Is it possible to make PBR for IPSec? I mean I'd like to push all new outgoing connections through IPSec tunnel, but all connections incoming from world to servers to return directly, not via VPN tunnel..

If you use different addresses for incoming and outgoing connections and policy reflects that, it would work. Either give those addresses to servers directly, or you can use NAT on router.

If you use different addresses for incoming and outgoing connections and policy reflects that, it would work. Either give those addresses to servers directly, or you can use NAT on router.

I want servers to also go via VPN but only for server-initiated connections. So when user accesses server then server responds without VPN but when server downloads eg. updates then they should go via VPN (without PBR and two IPs on servers themselves).

But yeah it should be doable with NAT since I can do such NAT only for outgoing connections. That said I'm afraid policy matching is performed before NAT so I doubt that it would work when NAT and IPSec would be made by the same MikroTik. And when we're talking about two MikroTiks then I could just as well use standard PBR and redirect outgoing traffic to second MikroTik gateway that would only do IPSec. But I hoped for one-box solution. I already use two MikroTiks on the path (because I'm doing QoS on edge router and PBR on core. And since both use mangle it's pain in the ass to do both PBR and QoS on one box). I really don't want to introduce third one.

Some good news about NAT & IPSec, policy check comes after postrouting, which is where srcnat is:

https://wiki.mikrotik.com/wiki/Manual:P ... Decryption

Or it can be done without NAT, but you'd have to touch all servers, i.e. give each e.g. 192.168.X.x for incoming connections and 192.168.Y.x for outgoing.

I just figured out I'm dumb I didn't check that in CHR lab before. It turns out that additional /ip ipsec mode-config options unlock after actually configuring IPSec till the end. And there's option to apply mode-config to either src-address-list (not really what I want but that's what has been presented in official tutorial so I thought it's the only way) but also to connection-mark. Which is totally what I'm looking actually since now I can apply "incoming" connection mark to all incoming connections and basically apply IPSec to connection-mark=!incoming.

It's still useful to limit source of IPSec policy a bit in order to make hairpin work properly

.
.
Which is totally what I'm looking actually since now I can apply "incoming" connection mark to all incoming connections and basically apply IPSec to connection-mark=!incoming.

It's still useful to limit source of IPSec policy a bit in order to make hairpin work properly

!incoming = nomark

And there's option to apply mode-config to either src-address-list (not really what I want but that's what has been presented in official tutorial so I thought it's the only way) but also to connection-mark.

I forgot about that.
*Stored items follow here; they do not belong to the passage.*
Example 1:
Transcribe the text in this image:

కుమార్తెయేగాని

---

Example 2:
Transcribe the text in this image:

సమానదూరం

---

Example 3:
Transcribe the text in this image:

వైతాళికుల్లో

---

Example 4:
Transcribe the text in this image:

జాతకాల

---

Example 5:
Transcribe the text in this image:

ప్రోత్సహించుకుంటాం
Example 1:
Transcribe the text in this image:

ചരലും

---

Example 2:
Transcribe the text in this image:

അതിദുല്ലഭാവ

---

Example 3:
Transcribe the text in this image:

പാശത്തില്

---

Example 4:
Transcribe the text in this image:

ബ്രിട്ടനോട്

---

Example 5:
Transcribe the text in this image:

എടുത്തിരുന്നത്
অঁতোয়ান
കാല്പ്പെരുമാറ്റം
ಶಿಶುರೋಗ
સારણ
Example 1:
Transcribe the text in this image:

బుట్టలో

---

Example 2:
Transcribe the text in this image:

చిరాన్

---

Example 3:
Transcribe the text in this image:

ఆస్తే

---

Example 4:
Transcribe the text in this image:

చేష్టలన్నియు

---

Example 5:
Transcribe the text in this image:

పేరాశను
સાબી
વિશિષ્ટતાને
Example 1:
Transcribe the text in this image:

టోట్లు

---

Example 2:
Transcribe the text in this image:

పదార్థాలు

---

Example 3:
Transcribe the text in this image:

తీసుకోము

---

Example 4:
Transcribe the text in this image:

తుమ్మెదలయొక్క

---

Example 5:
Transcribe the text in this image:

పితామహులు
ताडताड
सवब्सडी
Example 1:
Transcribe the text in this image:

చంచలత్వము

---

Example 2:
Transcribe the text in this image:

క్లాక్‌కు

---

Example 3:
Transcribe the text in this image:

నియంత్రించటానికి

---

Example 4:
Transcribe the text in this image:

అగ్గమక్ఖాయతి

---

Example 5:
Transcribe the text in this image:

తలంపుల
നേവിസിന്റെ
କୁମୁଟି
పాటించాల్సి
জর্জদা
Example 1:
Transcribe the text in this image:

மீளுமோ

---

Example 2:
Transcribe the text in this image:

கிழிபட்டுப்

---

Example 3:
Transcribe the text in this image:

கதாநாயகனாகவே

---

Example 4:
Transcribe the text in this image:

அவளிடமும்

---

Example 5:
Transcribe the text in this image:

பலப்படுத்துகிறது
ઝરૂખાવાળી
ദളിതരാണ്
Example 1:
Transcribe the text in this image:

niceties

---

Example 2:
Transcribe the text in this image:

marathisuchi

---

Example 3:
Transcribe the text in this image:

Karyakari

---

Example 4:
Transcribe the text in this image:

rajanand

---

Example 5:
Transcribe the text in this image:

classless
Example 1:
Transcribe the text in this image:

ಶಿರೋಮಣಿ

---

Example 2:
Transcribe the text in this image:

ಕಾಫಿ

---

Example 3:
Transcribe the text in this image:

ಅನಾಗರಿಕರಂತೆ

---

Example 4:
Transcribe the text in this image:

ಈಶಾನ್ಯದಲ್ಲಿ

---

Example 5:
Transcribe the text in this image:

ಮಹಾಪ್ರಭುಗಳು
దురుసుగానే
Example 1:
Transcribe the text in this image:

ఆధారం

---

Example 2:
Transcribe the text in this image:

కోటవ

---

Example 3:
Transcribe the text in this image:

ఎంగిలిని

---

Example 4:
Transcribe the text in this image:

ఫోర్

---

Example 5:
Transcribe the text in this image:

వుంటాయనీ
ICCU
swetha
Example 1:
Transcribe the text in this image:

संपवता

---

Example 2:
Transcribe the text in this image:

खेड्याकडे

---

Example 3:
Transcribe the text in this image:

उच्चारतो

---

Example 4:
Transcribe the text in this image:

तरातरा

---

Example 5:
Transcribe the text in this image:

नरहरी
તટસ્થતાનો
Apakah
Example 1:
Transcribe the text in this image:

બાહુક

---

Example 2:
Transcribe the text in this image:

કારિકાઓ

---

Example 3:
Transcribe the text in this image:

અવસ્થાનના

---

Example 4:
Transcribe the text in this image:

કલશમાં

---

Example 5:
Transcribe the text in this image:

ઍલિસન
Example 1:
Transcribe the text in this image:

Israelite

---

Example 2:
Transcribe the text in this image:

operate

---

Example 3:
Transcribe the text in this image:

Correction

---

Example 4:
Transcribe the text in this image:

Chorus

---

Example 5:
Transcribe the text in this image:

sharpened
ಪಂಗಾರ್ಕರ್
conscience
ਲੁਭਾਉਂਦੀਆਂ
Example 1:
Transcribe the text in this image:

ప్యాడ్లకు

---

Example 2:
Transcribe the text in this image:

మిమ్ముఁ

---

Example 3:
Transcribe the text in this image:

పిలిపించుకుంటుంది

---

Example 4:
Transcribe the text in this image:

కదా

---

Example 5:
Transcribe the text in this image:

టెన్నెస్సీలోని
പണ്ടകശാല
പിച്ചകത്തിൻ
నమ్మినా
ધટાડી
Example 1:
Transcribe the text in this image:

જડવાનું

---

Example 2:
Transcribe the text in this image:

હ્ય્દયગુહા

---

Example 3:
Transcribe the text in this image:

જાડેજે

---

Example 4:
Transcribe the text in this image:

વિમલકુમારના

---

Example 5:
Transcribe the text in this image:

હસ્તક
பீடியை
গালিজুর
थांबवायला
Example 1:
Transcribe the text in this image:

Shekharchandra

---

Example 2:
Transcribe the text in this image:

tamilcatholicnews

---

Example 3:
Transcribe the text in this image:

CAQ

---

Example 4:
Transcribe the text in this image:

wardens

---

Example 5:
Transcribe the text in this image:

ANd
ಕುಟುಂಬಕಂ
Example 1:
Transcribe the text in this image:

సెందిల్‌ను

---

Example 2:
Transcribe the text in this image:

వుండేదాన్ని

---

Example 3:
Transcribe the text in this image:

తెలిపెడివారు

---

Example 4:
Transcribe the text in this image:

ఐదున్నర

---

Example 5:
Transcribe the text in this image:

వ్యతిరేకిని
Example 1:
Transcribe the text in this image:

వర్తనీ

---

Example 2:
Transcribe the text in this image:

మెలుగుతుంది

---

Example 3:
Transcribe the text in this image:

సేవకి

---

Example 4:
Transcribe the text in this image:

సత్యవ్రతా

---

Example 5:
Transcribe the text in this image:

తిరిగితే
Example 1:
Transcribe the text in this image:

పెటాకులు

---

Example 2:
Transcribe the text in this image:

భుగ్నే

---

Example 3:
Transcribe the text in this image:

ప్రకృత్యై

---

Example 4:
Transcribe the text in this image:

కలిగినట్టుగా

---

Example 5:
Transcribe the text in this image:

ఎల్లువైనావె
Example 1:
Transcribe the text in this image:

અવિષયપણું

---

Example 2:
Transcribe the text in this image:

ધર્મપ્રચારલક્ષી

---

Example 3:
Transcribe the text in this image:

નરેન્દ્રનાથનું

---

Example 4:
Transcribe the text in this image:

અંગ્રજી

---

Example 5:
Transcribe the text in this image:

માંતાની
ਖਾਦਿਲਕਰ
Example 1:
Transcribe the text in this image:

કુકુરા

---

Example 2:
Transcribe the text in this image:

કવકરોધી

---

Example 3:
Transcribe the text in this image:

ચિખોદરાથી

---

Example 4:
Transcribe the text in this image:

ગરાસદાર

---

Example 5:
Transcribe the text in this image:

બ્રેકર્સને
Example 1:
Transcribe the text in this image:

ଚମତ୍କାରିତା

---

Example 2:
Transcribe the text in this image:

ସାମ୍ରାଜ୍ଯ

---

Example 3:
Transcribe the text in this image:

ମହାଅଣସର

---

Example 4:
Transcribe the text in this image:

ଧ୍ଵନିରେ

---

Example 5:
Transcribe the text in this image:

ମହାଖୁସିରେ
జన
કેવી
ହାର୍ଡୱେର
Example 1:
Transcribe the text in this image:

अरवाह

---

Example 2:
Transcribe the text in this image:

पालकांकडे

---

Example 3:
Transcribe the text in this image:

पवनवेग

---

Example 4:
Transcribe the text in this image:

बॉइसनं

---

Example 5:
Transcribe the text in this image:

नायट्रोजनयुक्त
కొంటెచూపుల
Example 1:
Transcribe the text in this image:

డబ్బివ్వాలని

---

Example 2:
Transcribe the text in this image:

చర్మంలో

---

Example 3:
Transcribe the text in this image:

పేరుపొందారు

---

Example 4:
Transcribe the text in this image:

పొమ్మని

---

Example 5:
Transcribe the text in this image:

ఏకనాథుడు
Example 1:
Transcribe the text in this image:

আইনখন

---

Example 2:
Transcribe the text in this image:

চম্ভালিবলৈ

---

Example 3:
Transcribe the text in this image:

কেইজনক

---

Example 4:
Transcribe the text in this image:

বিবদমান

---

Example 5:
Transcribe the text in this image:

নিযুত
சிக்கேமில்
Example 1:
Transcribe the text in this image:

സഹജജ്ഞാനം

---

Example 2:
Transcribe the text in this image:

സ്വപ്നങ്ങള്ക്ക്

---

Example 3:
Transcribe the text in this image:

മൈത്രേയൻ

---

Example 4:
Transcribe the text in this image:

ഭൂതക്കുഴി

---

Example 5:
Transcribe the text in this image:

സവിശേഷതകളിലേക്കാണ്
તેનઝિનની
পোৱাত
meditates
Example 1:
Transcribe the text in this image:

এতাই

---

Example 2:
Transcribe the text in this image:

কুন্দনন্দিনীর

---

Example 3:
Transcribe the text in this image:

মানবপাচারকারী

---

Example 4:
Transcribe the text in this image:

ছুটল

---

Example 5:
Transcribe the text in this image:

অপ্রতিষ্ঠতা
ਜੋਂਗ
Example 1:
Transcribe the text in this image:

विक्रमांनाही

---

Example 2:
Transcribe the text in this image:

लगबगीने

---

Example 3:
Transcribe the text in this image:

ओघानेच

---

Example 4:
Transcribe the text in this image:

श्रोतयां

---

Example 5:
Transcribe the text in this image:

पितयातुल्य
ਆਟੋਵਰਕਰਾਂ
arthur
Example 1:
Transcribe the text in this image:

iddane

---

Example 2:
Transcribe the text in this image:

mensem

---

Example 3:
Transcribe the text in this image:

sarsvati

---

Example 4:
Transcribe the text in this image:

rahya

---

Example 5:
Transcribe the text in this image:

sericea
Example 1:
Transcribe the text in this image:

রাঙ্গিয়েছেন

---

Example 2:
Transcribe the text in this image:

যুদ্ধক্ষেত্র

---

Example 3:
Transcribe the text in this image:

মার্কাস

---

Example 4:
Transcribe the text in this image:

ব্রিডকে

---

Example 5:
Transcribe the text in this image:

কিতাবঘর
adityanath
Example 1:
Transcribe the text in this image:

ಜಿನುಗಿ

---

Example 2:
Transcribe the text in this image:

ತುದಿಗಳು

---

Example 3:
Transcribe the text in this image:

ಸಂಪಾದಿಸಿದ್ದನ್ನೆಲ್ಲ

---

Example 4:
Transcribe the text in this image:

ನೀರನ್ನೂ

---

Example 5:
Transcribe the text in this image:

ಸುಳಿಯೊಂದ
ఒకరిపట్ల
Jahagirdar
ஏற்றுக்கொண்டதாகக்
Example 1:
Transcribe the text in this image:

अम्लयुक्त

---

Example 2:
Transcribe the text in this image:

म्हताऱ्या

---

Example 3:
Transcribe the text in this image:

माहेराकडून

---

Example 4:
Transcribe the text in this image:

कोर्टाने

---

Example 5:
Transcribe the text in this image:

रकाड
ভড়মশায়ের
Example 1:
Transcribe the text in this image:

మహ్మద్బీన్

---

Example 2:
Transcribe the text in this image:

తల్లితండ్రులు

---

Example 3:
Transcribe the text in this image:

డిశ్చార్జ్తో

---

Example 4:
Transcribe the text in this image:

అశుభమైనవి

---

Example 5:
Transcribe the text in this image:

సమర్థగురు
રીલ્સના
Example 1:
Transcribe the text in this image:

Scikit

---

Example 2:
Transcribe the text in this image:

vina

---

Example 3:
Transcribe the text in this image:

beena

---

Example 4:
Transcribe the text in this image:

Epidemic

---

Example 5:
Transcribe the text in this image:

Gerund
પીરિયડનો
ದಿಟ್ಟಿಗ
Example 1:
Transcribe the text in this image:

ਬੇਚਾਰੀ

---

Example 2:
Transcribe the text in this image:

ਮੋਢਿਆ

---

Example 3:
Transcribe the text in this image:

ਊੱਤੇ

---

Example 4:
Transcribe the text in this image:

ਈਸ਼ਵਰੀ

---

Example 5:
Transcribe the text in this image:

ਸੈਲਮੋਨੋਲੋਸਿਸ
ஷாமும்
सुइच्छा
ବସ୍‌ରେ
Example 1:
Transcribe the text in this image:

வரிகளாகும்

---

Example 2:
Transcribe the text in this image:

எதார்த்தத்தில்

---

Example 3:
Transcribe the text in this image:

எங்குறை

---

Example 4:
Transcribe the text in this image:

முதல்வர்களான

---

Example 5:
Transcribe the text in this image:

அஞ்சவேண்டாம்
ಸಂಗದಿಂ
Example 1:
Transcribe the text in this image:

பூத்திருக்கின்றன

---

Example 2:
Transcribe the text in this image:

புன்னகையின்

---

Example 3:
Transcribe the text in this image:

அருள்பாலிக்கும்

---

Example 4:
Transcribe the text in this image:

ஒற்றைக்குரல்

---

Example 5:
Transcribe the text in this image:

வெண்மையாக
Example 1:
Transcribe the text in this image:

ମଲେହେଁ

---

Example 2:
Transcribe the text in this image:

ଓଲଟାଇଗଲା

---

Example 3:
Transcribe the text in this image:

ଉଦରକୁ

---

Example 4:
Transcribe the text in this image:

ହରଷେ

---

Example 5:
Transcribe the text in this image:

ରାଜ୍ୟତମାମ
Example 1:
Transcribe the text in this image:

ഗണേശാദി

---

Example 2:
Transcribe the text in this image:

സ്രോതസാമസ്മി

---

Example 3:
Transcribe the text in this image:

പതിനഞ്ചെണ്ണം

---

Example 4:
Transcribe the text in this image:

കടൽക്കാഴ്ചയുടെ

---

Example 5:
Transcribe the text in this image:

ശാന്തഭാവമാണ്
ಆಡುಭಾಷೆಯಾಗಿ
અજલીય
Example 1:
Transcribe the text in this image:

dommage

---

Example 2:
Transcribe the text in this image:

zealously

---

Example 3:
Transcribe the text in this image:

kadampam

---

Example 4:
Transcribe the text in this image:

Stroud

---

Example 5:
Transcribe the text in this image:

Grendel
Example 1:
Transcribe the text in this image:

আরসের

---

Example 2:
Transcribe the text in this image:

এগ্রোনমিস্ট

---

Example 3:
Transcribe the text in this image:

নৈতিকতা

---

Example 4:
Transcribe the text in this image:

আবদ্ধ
It's very new and I didn't test it yet.

And there's option to apply mode-config to either src-address-list (not really what I want but that's what has been presented in official tutorial so I thought it's the only way) but also to connection-mark.

I forgot about that. It's very new and I didn't test it yet.

I just tested it in lab with setup mimicking my physical infrastructure - yeah it works, I can assign connection-mark tovpn to all connections that have in-interface=!ether1-gw and then use it in mode-config. And all connections coming from world will properly return unencrypted as expected. Unfortunately there's no way to negate connection-mark nor address-list in mode-config so you need to negate actual rules.